Mañana, cientos de padres de familia saldrán a las calles de El Alto para exigir que las computadoras portátiles ensambladas en el país (Quipus) y que el propio Presidente del Estado entregó a 15.300 estudiantes de 6° de secundaria, a finales de julio, pasen a ser propiedad de sus hijos.
Habida cuenta que se tiene programado entregar muchas más portátiles por todo el país (cerca de 160.000), y que el pedido de los padres de familia de El Alto es económicamente insostenible y legalmente improcedente, sería deseable que esta experiencia les sirva a las autoridades del ramo para ajustar este programa educativo.

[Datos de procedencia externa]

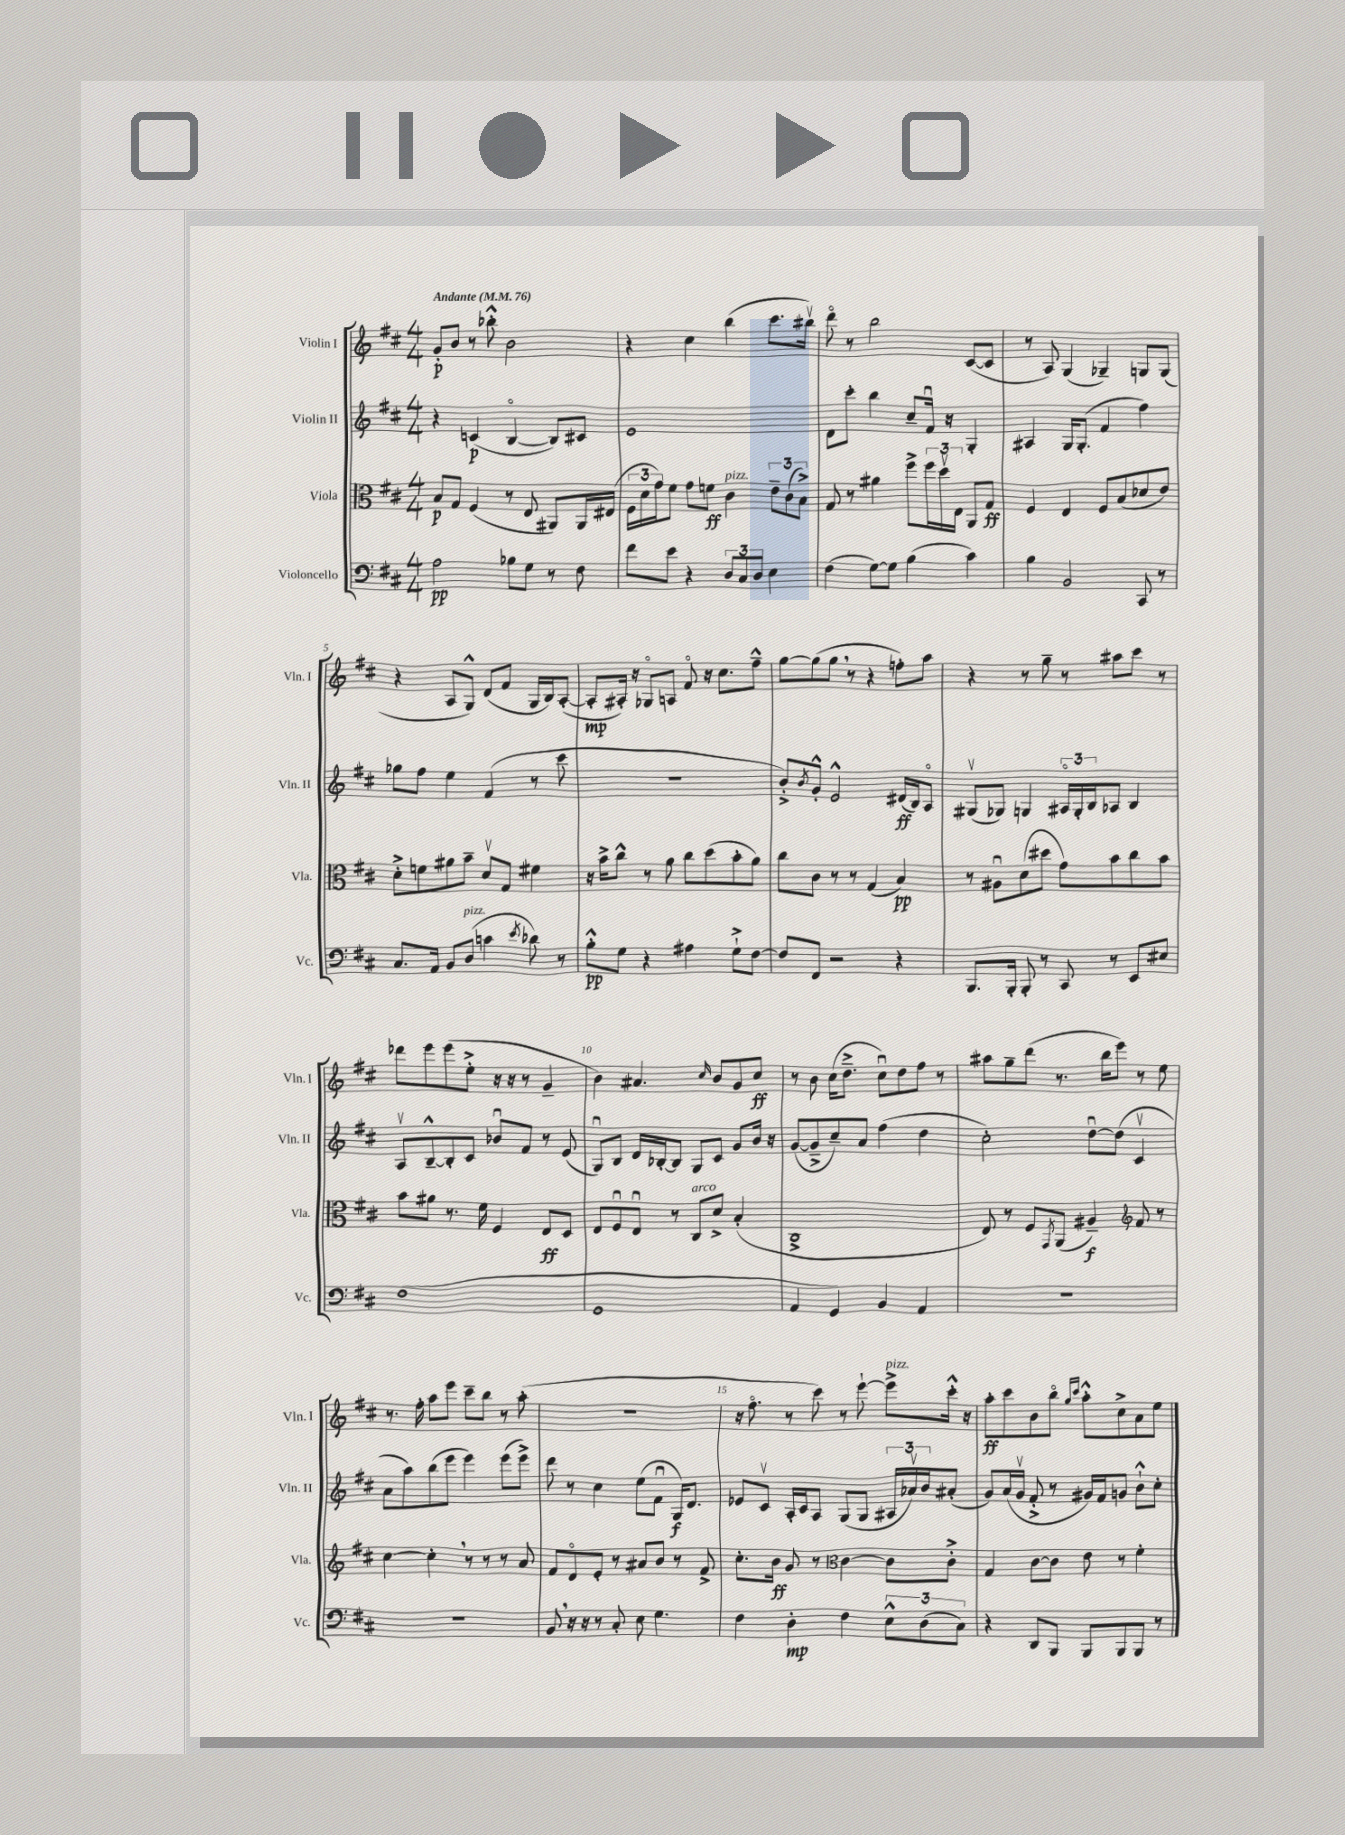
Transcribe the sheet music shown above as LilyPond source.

<<
\new StaffGroup <<
\new Staff = "s0" \with { instrumentName = "Violin I" shortInstrumentName = "Vln. I" } {
    \clef treble \key d \major \numericTimeSignature \time 4/4 \tempo "Andante" 4 = 76
    g'8-.\p b'8 r8 bes''8-.-^ b'2 |
    r4 cis''4 b''4( cis'''8. bis''16\upbow) |
    d'''8\flageolet r8 b''2 cis'8~( cis'8 |
    r8 a8) g4( ges4--) g8 g8( |
    r4 a8 g8-^) d'8( fis'8 g16 b16) a8~-.( |
    a8-.\mp ais16-.) r16 ges8\flageolet a8 fis'8\flageolet r16 cis''8. fis''8---^ |
    g''8~ g''8( g''8 \breathe r8 r4 f''8-.) a''8 |
    r4 r8 g''8-- r8 ais''8 cis'''8 r8 |
    des'''8 e'''8 e'''8( e''8-.-> r16 r16 r8 g'4-- |
    b'4) ais'4. \grace { cis''16 } b'8 g'8 cis''8\ff |
    r8 b'8 cis''16( d''8.---> cis''8\downbow) d''8 fis''8 r8 |
    ais''8 g''8-- d'''8( r8. b''16 e'''8) r8 e''8 |
    r8. fis''16-. a''8 e'''8 cis'''8-- b''8 r8 a''8-.( |
    R1 |
    r16 fis''8.\flageolet r8 cis'''8) r8 e'''8~-! e'''8->^\markup { \italic "pizz." } cis'''16-.-^ r16 |
    a''8-.\ff cis'''8 b'8 b''8\flageolet \grace { g''16 cis'''16 } a''8-.-^ cis''8-> a'8 e''8 \bar "|." |
}
\new Staff = "s1" \with { instrumentName = "Violin II" shortInstrumentName = "Vln. II" } {
    \clef treble \key d \major \numericTimeSignature \time 4/4
    r4 c'4\p( b4~\flageolet b8) cis'8 |
    e'1 |
    d'8 cis'''8-. b''4 cis''8-- fis'16\downbow r16 g4-. |
    ais4 g16 g8.-.( fis'4 fis''4) |
    ges''8 fis''8 e''4 fis'4( r8 cis'''8 |
    R1 |
    b'8-.->) \acciaccatura { b'8 } g'8-.-^ e'2-^ dis'16\ff( b16) a8\flageolet |
    gis8\upbow( ges8) g4 \tuplet 3/2 { ais16\flageolet g16-. b16 } aes8 b4 |
    a8\upbow b8~---^ b8-. cis'8 bes'8\downbow fis'8 r8 e'8( |
    g8\downbow) b8 d'16 bes16~-. bes8 g8 cis'8 g'8 b'16 r16 |
    g'8~( g'8---> cis''8--) a'8 fis''4( d''4 |
    cis''2-.) d''8~\downbow d''8( cis'4\upbow |
    a'8 a''8) b''8( e'''8 e'''4) e'''8( e'''8->) |
    d'''8 r8 cis''4 e''8( fis'8\downbow g16\f) d'8. |
    ees'8 cis'8\upbow a16-. cis'16 a8 g8( g8 \tuplet 3/2 { ais16 aes'16\upbow) b'16 } ais'8-.( |
    g'8) a'16( g'16\upbow fis'8-.-> r8 gis'16) fis'16 g'8 b'8-!-^ cis''8-. \bar "|." |
}
\new Staff = "s2" \with { instrumentName = "Viola" shortInstrumentName = "Vla." } {
    \clef alto \key d \major \numericTimeSignature \time 4/4
    b8\p g8 fis4( r8 e8 ais,8) ais,16 eis16( |
    \tuplet 3/2 { fis16 d'16 g'16) } fis'8 g'8 f'8\ff cis'4^\markup { \italic "pizz." } \tuplet 3/2 { e'8-- cis'8( b8->) } |
    g8 r8 ais'4 fis''8-> \tuplet 3/2 { fis''16 d''16\upbow e16 } a,8 g8\ff |
    fis4 e4 fis8 b8( des'8 e'8) |
    d'8-.-> f'8 ais'8 b'8-- d'8\upbow g8 fis'4 |
    r16 b'16-> cis''8-^ r8 a'8 cis''8 d''8( b'8-. a'8) |
    cis''8 cis'8 r8 r8 g4( b4\pp) |
    r8 ais8\downbow d'8( dis''8 g'8) b'8 cis''8 b'8 |
    b'8 ais'8 r8. fis'16 fis4 e8\ff d8 |
    e8 fis8\downbow e8\downbow r8 cis8^\markup { \italic "arco" } d'8-> b4-.( |
    cis1-> |
    e8) r8 fis8 \acciaccatura { g,8 } a,8( ais4--\f) \clef treble fis'8 r8 |
    cis''4~ cis''4-. \breathe r8 r8 r8 a'8 |
    fis'8 d'8\flageolet e'8-. r8 ais'8 b'8 r8 fis'8-> |
    cis''8.-. b'16\ff g'8 r8 \clef alto cis'4~ cis'8 cis'8-.-> |
    g4 cis'8~ cis'8 e'8 r8 fis'4-. \bar "|." |
}
\new Staff = "s3" \with { instrumentName = "Violoncello" shortInstrumentName = "Vc." } {
    \clef bass \key d \major \numericTimeSignature \time 4/4
    a2\pp bes8 g8 r8 fis8 |
    fis'8 e'8 r4 \tuplet 3/2 { d8 cis8 d8 } e4 |
    fis4( g8~) g8 b4( cis'4) |
    b4 b,2 cis,8 r8 |
    cis8. a,16 b,8 d8^\markup { \italic "pizz." }( c'4 \acciaccatura { e'8 } des'8) r8 |
    b8-.-^\pp g8 r4 ais4 g8-!-> fis8~ |
    fis8 fis,8 r2 r4 |
    b,,8. b,,16-. b,,8-. r8 cis,8 r8 e,8 eis8 |
    fis1( |
    g,1 |
    a,4 g,4) b,4 a,4 |
    r1 |
    R1 |
    b,8 \breathe r16 r16 r8 cis8-. e8 g4. |
    fis4 d4-.\mp fis4 \tuplet 3/2 { e8-^ d8( cis8) } |
    r4 d,8 b,,8 b,,8 b,,8 b,,8 r8 \bar "|." |
}
>>
>>
\layout { \context { \Score \override BarNumber.break-visibility = ##(#f #t #t) barNumberVisibility = #(every-nth-bar-number-visible 5) } }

Además de capacitar a los docentes para que sepan cómo aprovechar efectivamente estos instrumentos en favor de la enseñanza de los estudiantes y asegurarse de que los centros educativos tengan las condiciones necesarias para poder aprovecharlos (tomacorrientes, conexiones a internet, redes locales, etc.), sería muy importante que se aclare a la población que las computadoras portátiles que se han entregado y se van a entregar son propiedad no de los alumnos, sino de las unidades educativas, para beneficio de los actuales pero también futuros escolares; y que no se trata de una dádiva electoral, sino de una política pública con el fin de mejorar la educación.